• _Text_

All diese imaginären Bilder als Phänomenologie der Flamme wollte ich musikalisch erfahrbar machen.

Das Werk besteht aus drei Sätzen. Der erste und der dritte Satz basieren auf dem gleichen musikalischen Material, sind jedoch völlig unterschiedlich strukturiert. Der erste Satz ist chaotisch, wie eine Schöpfungsgeschichte, in der die Elemente scheinbar durcheinanderwirbeln. Der dritte Satz hingegen ordnet dieselben Elemente streng und strukturiert sie in klar definierten Formabschnitten. In beiden Sätzen bewegen sich die Elemente in unterschiedlichen Tempi. Es gibt fünf Elemente und fünf verschiedene Tempi.

Der zweite Satz ist wie ein Monolith aus vielen Strömen: Acht Linien, die quasi eigenständig komponiert sind, klingen von Anfang an verschmolzen und bilden gemeinsam einen großen Monolithen. Die übergeordnete Form des Satzes gleicht einem Bogen – eine Beschleunigung und Verlangsamung, wie Ein- und Ausatmen. Auch im Kleinen folgt das Werk diesem Prinzip: Jede Linie crescendiert von niente und diminuendo wieder zu niente, oder umgekehrt, und durchläuft verschiedene Kombinationen von Dynamikwechseln. Eines bleibt konstant: Keine Linie verharrt in einer gleichbleibenden Dynamik. Die Klarinettenstimme in diesem Satz – und im gesamten Werk – ist eher als innere Stimme gedacht. Sie ist das einzige Instrument, das sich stets zwischen den Stimmen, Ebenen und Schichten bewegt und dadurch eine neue, spontane Linie schafft. Diese Linie verknüpft das vielschichtige Stück und bringt, trotz der kaleidoskopischen Schichten und Linien, eine Perspektive ein, durch die man alles wahrnehmen und zusammenführen kann.

• _Bereitgestelltes Material_

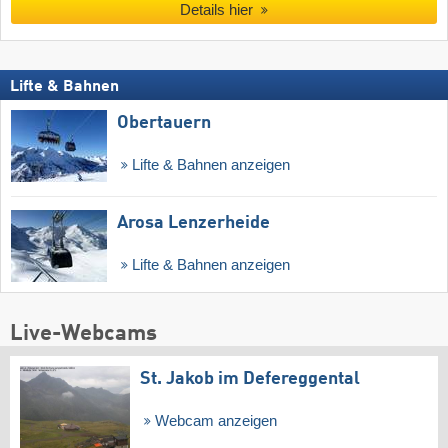
Details hier
Lifte & Bahnen
Obertauern
Lifte & Bahnen anzeigen
Arosa Lenzerheide
Lifte & Bahnen anzeigen
Live-Webcams
St. Jakob im Defereggental
Webcam anzeigen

• _Aufgabe_
Gib an, wie viele Linien im zweiten Satz laut dem Text zu einem Monolithen verschmelzen.

• _Deine Lösung_
Acht Linien.